The Advertising Standards Authority’s ‘Big 5’
The Advertising Standards Authority (ASA) has published its 2012 Annual Report outlining its activities over the past year and its focus going forward.
At the heart of the report, the ASA sets out the ‘Big 5’ priorities on which it intends to focus over the coming year, all of which concern misleading advertising in one form or another. The focus on misleading advertising is not surprising given that approximately 70% of all the cases which the ASA dealt with in 2012 concerned misleading advertising.
The ‘Big 5’ concerns are:
1. Free trials
Many online businesses are picking up on the practice of luring customers into signing up to a (usually one month) free trial which, if the customer does not cancel, automatically becomes a monthly service.
ASA made it clear that they are alert to this practice, however, they did not say what action they are taking against it. Their recommendation is for consumers to read all small print carefully before handing over payment. Therefore, businesses should be weary when employing this type of sales technique and note that it is best practice to clearly bring your terms and conditions of sale to the buyer’s attention prior to them signing up to the free trial.
2. Daily deals
Daily deal websites are becoming more and more popular amongst the last-minute shopper. Websites and apps such as Groupon all offer last-minute deals to the impulsive shopper. However, ASA has reported that there are “widespread problems” such as:
- failing to conduct promotions fairly;
- not making clear significant terms and conditions;
- failing to provide evidence that offers were available; and
- making exaggerated savings claims.
ASA explains in its report that it has advised businesses on improving their internal processes and that it has received fewer complaints as a result. It would therefore be wise for businesses seeking to use daily deals as part of a marketing campaign to take note of the problems the ASA has highlighted above.
3. Misleading pricing
ASA has picked up on the selling of products using techniques such as ‘bait-pricing’, ‘drip-pricing’ and ‘partition pricing’ structures where subsequent charges are added to the original advertised price at later stages of the transaction.
An example they provide is the hotel that doesn’t include VAT in its room price. This is an obvious additional costs that is payable by all consumers.
Therefore, businesses are advised to be careful when using these methods as the ASA is making it clear that it will be monitoring them closely.

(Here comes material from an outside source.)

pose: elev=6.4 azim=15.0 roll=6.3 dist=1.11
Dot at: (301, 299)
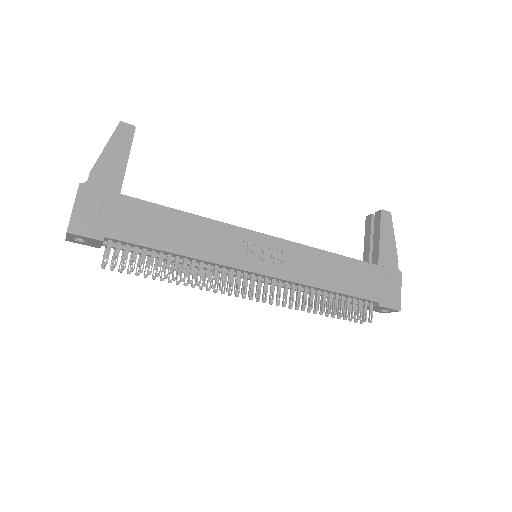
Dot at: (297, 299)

4. Misleading testimonials
ASA has requested that companies provide proof that the testimonials posted on their websites are genuine. Therefore, it is good practice to retain documentary evidence in relation to the source of any testimonials posted on your website.

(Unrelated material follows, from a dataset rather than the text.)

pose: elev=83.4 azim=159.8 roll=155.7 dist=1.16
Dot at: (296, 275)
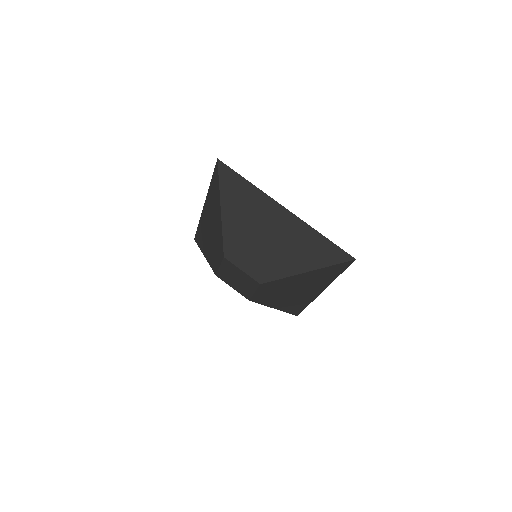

Also considered misleading by ASA were the tweets of Wayne Rooney and Jack Wilshere:
The tweet from Wayne Rooney stated “My resolution – to start the year as a champion, and finish it as a champion…#makeitcount gonike.me/makeitcount”.
The tweet from Jack Wilshere stated “In 2012, I will come back for my club – and be ready for my country. #makeitcount.gonike.me/makeitcount”.
They held that these were misleading insofar as readers were misled into believing that the tweets were from the footballers and not sponsored tweets and that there was nothing obvious in the tweets to indicate that they were Nike marketing communications. ASA indicated that by using #ad in the post the tweets would not have breached the Committee of Advertising Practice (CAP) Code.
5. Misleading health claims
If you are marketing a health product the ASA has made it clear that you must have evidence to back up any health improvement claims that you suggest the product features.
Handle with care…
The use of some of these advertising techniques is clearly of interest to businesses and marketers looking to advertise in fresh and different ways. The key for businesses to be sure that any such advertising is fair and honest and does not mislead the customer. The ASA is clearly keeping a watchful eye on these 5 areas of concern and therefore it is prudent for businesses to err on the side of caution when implementing any such marketing tools.